I know, in general that the Cauchy principal value of a doubly infinite integral of a function $f$ is

$PV \int_{-\infty}^{\infty}f(x)dx=\lim_{R \rightarrow \infty}\int_{-R}^Rf(x)dx$.

Also, here we have three consecutive real numbers. However, I do not see how we get the Cauchy principal value from all this. I need a bit of help on how this one.
• Dec 15th 2009, 11:38 AM
shawsend
Hi. We can rely on the Residue Theorem to show this by considering a closed contour with indentations around and over each pole along the real axis and then circling back about the upper half-plane.

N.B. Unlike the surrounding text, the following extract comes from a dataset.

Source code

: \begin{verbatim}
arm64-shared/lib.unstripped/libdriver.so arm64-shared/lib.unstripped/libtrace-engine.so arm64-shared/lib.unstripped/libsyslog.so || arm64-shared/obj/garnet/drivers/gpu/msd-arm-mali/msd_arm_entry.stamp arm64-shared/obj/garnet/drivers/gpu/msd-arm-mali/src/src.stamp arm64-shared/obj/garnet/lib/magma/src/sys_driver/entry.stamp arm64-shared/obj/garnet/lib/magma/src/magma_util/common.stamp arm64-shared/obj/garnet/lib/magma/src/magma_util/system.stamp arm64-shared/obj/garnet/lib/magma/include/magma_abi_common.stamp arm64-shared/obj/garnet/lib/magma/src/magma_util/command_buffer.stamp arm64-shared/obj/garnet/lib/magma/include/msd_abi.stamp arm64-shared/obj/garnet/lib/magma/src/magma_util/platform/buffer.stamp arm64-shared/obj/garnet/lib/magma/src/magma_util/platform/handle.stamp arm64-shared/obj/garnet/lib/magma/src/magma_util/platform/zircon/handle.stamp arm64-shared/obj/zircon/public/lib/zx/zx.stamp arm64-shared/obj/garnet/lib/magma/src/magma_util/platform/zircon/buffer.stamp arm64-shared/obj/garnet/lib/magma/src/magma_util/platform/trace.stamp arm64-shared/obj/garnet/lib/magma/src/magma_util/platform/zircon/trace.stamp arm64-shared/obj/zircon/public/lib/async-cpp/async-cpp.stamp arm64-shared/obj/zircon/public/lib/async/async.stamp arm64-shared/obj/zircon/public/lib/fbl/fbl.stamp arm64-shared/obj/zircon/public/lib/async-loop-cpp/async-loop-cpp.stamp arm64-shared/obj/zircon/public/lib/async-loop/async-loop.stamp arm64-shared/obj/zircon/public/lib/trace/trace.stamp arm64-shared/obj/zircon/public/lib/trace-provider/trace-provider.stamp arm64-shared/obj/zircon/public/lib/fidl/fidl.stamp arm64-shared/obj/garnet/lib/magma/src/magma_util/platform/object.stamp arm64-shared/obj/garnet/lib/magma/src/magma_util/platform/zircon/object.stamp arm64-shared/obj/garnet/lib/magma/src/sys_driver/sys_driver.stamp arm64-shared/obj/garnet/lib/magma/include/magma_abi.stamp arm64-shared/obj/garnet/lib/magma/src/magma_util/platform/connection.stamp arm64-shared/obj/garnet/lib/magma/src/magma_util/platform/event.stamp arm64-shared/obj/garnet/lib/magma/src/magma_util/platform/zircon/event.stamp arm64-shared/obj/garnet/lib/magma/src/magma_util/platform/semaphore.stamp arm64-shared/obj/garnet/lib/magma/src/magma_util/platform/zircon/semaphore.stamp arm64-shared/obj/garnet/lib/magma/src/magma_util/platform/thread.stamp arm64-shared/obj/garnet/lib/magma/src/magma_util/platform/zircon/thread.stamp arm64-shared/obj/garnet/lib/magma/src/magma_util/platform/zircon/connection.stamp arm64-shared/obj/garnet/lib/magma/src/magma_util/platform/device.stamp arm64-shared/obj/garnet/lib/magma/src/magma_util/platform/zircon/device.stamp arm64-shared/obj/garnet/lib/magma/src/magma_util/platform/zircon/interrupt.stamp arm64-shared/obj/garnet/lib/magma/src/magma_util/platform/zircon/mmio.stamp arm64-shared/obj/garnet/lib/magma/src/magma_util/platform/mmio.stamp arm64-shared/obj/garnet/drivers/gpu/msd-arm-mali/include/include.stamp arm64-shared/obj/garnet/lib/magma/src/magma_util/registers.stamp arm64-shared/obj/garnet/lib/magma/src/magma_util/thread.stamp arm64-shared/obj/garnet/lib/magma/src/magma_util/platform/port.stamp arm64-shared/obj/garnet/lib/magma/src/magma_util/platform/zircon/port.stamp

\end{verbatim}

We then have:

$\oint f(z)dz=P.V. \int_{-\infty}^{\infty} f(z)dz-\pi i(r_1+r_2+r_3)=0$

(since we're only going around $\pi$ at each pole and in the reverse direction). Then:

$P.V.\int_{-\infty}^{\infty} \frac{1}{(x-a)(x-b)(x-c)}dx=\pi i (r_1+r_2+r_3)$

where $r_1,r_2,r_3$ are the residues at the poles. I'll leave it to you to show that the sum of those three residues is zero and also should say something about how the integral over the remaining large semi-circle of the contour tends to zero as $R\to\infty$.